## [Given problem]
Print the stretch of the entries below from the line that contains "class: Liliopsida" through the end of the entries, reproducing each line word for word. Include both the first and the last line of that stretch.
[Exercise material start]
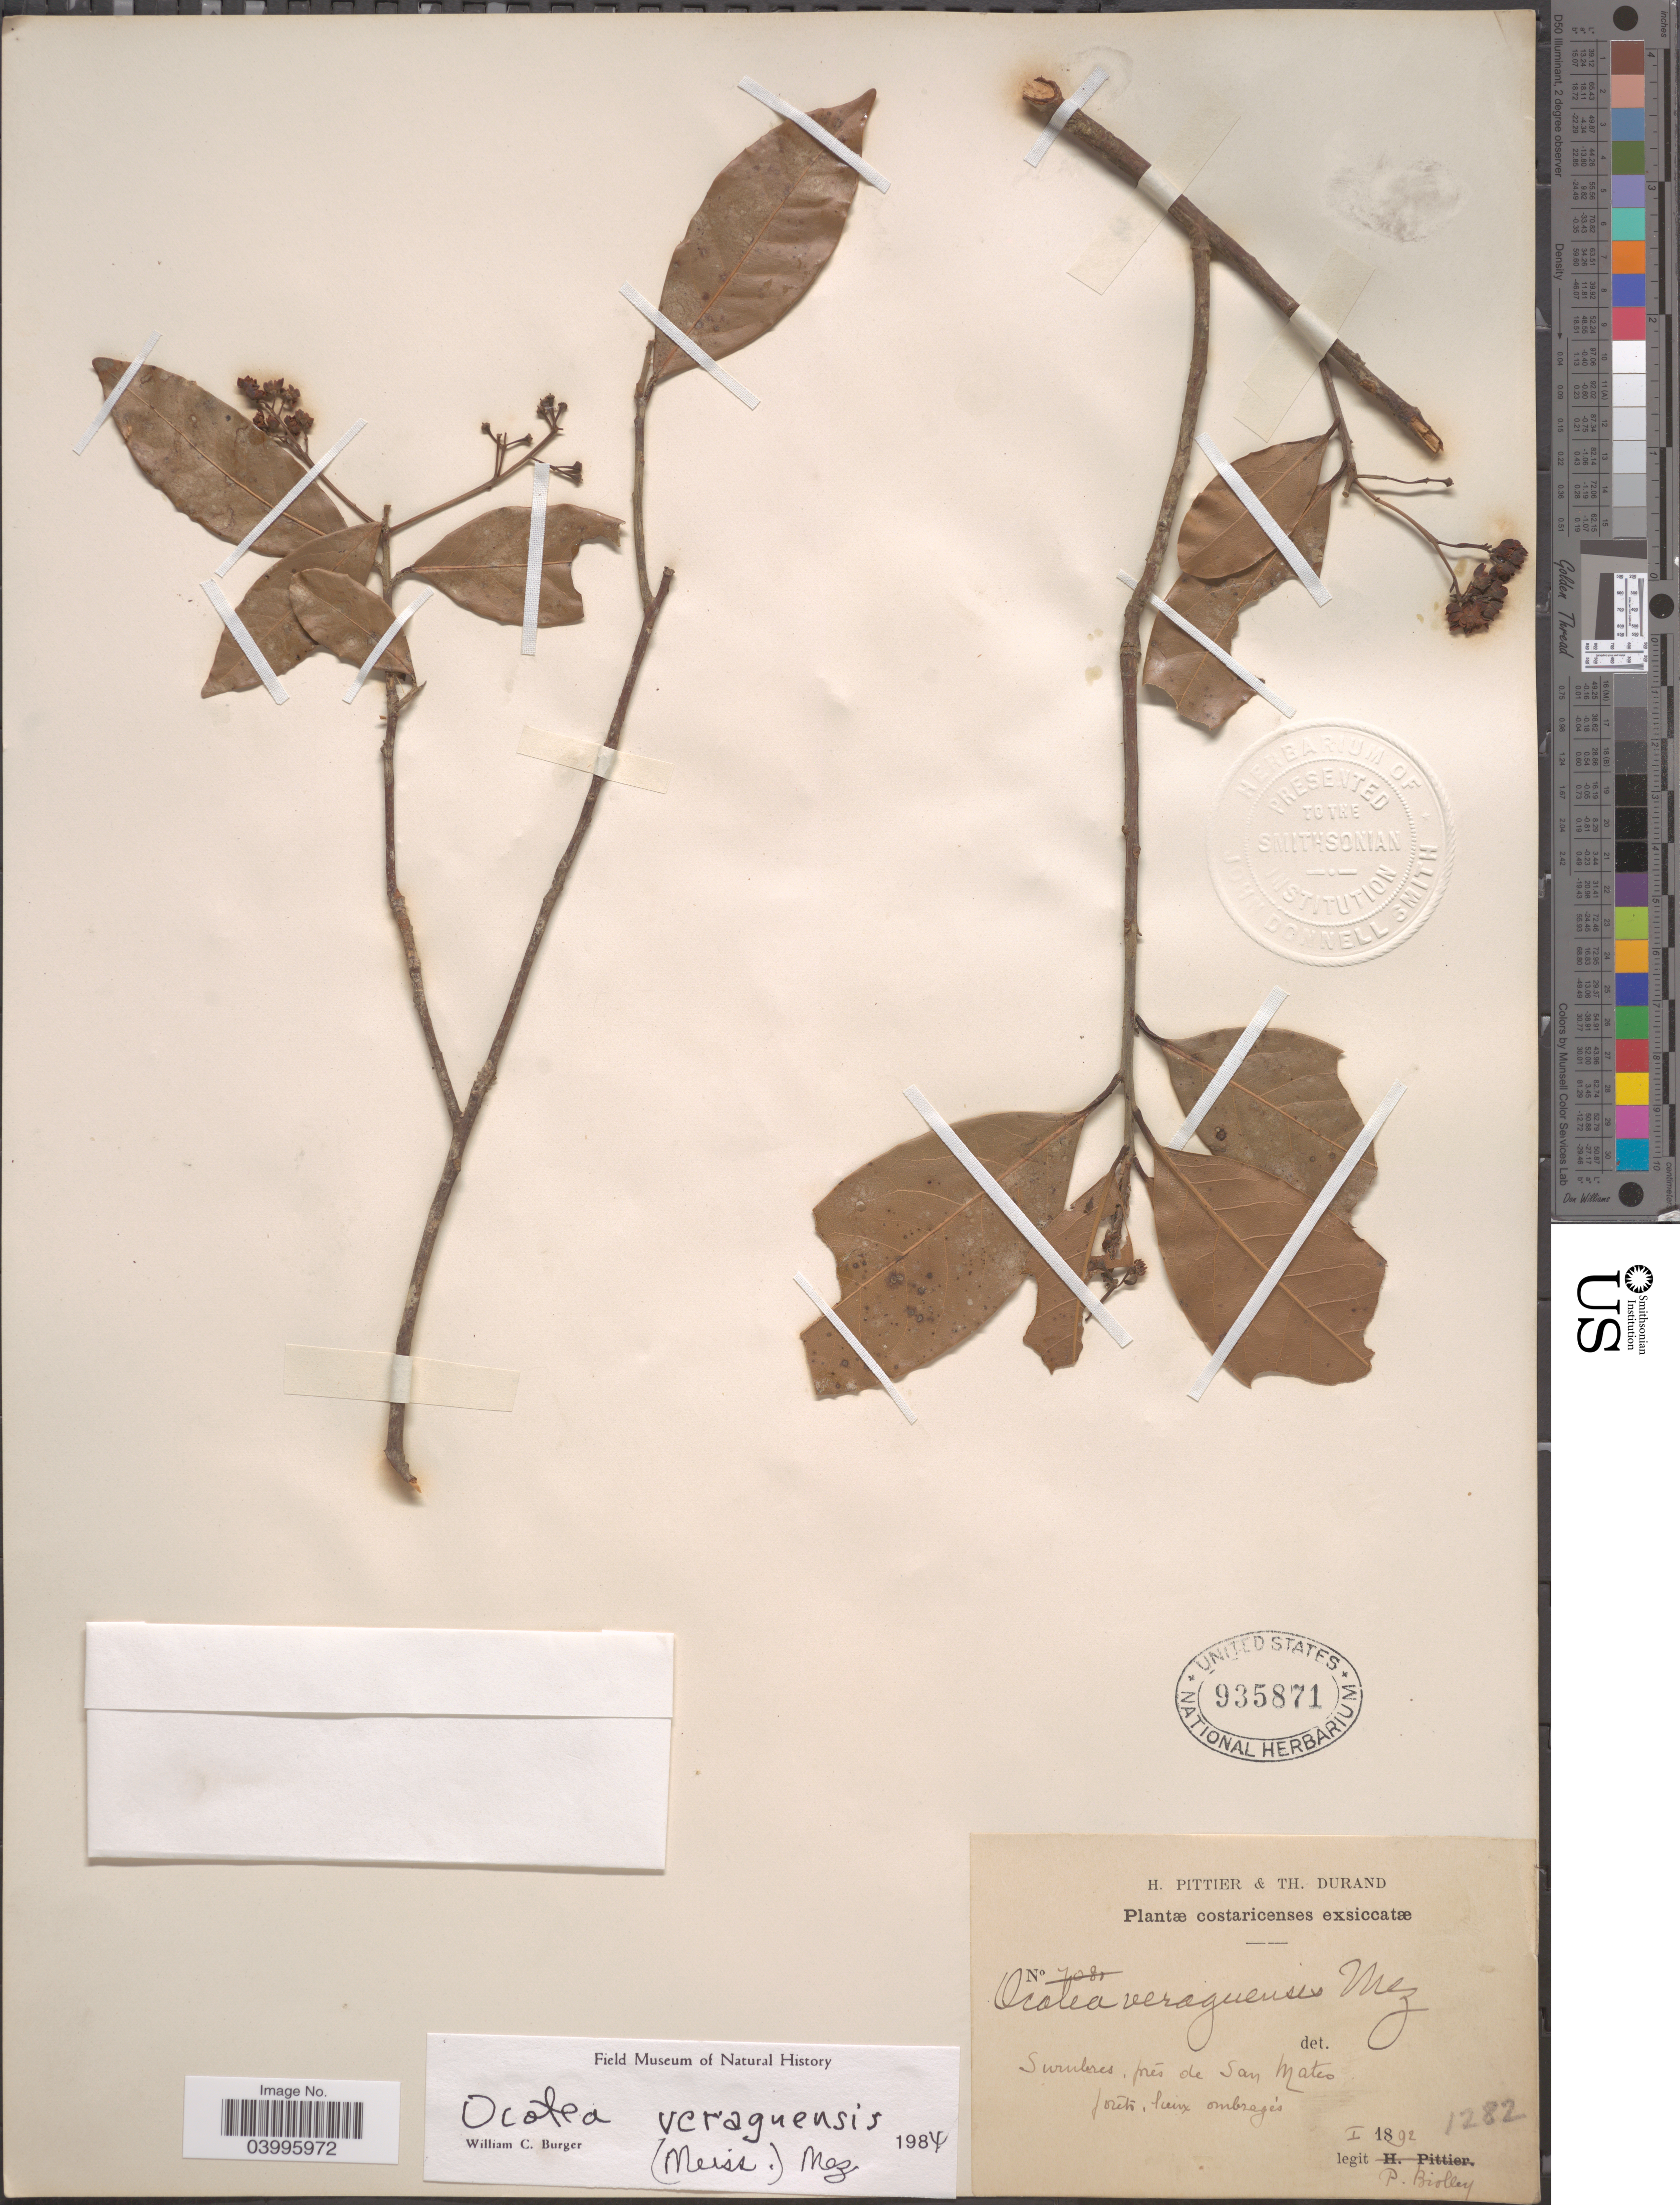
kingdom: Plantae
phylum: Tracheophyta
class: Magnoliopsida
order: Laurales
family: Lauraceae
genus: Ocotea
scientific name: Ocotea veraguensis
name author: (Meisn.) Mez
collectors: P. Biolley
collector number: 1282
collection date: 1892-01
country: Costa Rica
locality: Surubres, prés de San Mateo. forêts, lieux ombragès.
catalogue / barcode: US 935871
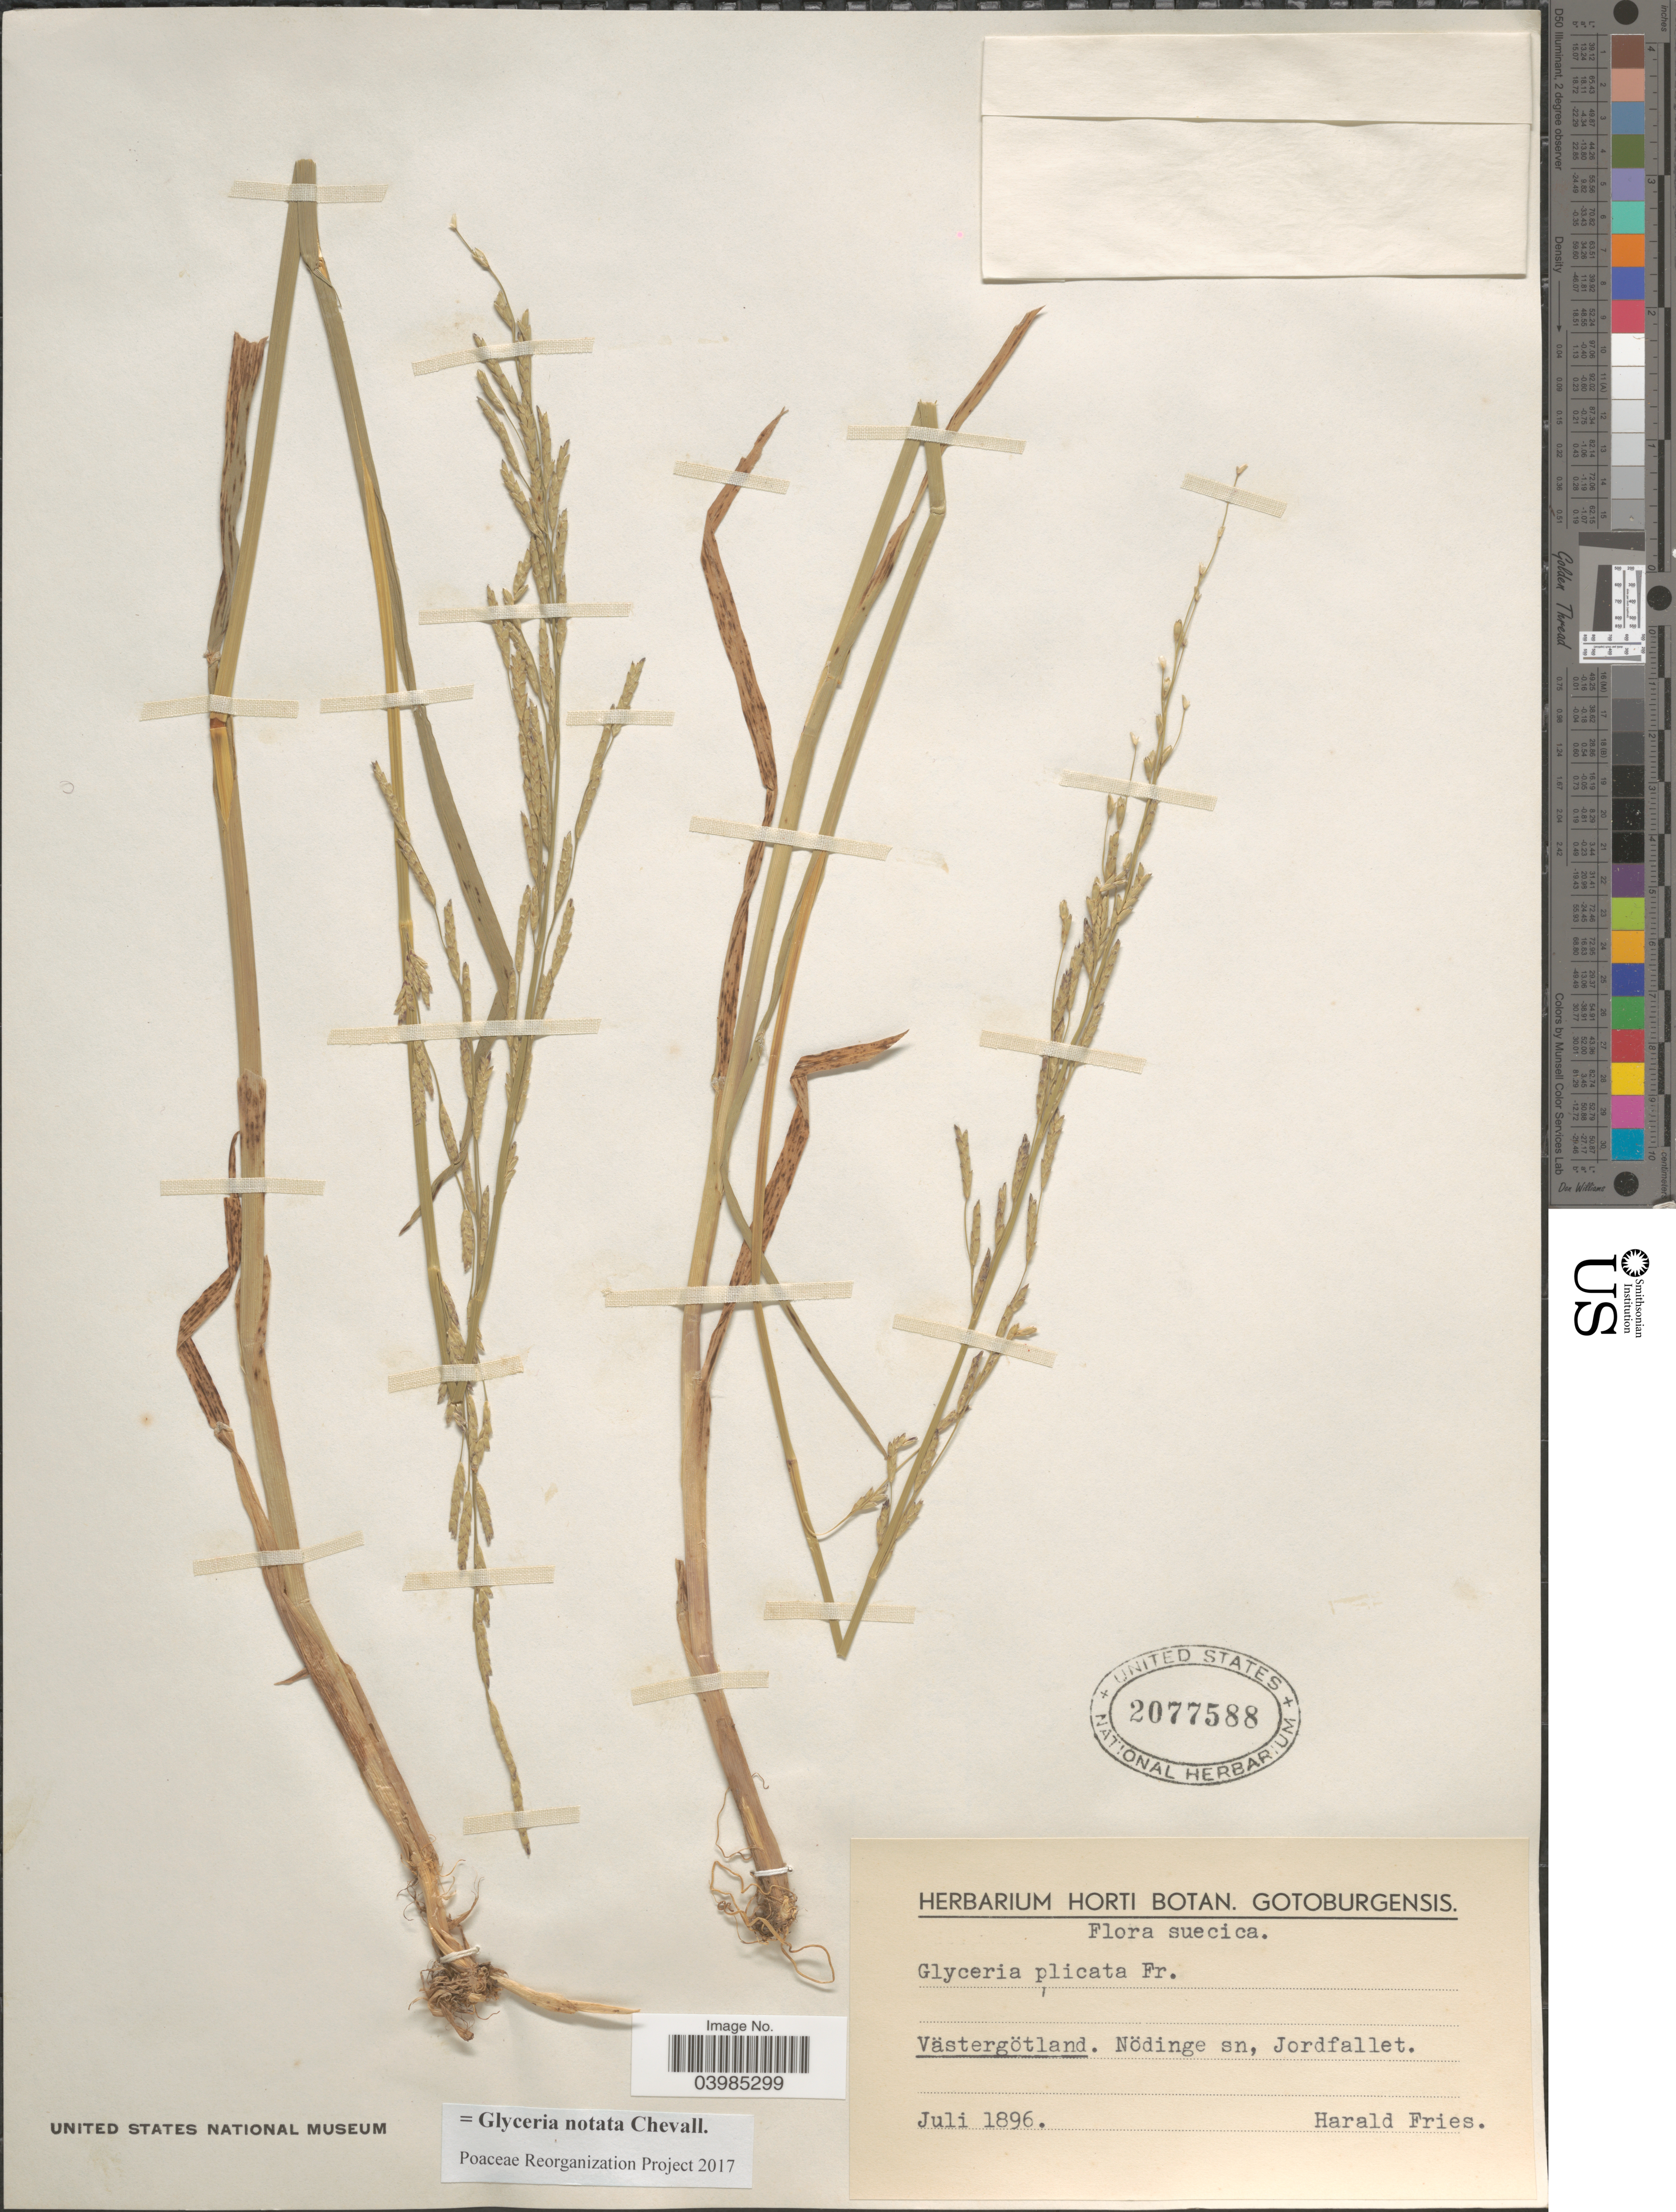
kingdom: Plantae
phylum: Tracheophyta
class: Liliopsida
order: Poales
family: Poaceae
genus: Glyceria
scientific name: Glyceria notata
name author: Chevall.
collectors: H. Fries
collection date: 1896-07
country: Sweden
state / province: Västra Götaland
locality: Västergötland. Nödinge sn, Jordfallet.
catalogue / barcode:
[Exercise material end]
## [Full output]
class: Liliopsida
order: Poales
family: Poaceae
genus: Glyceria
scientific name: Glyceria notata
name author: Chevall.
collectors: H. Fries
collection date: 1896-07
country: Sweden
state / province: Västra Götaland
locality: Västergötland. Nödinge sn, Jordfallet.
catalogue / barcode:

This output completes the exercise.